Among the entries below, find the line with "Format the date", then quote it and each following line up to and including the line with "Define the TodoDate", and nothing else.

[Stored data]
-- Opening Marker --

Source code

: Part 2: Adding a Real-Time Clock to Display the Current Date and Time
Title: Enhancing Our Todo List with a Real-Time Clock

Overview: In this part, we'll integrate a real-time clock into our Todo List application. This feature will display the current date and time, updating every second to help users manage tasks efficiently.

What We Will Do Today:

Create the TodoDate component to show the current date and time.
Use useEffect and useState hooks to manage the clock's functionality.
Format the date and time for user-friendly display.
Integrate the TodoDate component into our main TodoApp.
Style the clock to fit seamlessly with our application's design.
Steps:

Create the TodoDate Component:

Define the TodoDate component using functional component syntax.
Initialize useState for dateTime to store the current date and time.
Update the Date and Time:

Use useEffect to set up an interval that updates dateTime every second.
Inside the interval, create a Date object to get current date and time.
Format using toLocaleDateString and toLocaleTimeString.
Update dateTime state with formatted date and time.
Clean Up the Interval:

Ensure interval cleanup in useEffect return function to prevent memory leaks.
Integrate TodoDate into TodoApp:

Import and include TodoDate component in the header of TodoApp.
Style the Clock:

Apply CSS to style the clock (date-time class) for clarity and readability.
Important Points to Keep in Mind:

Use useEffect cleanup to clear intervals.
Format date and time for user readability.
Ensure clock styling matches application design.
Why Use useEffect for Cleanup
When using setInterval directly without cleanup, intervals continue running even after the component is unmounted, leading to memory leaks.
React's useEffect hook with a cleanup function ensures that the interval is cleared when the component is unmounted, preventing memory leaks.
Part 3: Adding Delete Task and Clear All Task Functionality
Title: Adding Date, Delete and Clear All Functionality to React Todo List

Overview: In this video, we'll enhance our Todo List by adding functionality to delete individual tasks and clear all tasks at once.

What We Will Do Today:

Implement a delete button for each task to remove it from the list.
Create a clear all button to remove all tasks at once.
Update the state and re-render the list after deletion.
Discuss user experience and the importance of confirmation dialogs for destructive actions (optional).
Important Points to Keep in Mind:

-- Closing Marker --
-- Opening Marker --

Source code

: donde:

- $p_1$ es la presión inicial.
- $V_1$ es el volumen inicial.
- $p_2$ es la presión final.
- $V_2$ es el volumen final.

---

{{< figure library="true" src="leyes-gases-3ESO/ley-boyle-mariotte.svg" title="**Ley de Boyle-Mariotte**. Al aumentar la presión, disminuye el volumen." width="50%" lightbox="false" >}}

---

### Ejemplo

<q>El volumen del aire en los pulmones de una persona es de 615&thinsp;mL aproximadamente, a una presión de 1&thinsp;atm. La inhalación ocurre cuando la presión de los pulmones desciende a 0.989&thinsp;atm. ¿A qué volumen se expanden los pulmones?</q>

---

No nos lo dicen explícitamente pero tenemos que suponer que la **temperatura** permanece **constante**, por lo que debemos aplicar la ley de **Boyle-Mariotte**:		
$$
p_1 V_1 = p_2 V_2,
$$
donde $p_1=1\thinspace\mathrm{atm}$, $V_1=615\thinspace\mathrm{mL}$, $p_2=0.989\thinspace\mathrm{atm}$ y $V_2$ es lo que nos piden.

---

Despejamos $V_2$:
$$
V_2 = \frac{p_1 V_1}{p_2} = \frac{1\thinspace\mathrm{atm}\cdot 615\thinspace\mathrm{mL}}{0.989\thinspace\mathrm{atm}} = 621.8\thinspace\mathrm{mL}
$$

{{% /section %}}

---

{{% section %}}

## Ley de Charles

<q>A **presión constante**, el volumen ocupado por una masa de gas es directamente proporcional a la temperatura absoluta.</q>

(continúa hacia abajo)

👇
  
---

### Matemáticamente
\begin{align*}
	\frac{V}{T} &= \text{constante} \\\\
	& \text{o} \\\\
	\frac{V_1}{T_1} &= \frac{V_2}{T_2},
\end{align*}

-- Closing Marker --

▸ **ANSWER SPACE**:
Format the date and time for user-friendly display.
Integrate the TodoDate component into our main TodoApp.
Style the clock to fit seamlessly with our application's design.
Steps:

Create the TodoDate Component:

Define the TodoDate component using functional component syntax.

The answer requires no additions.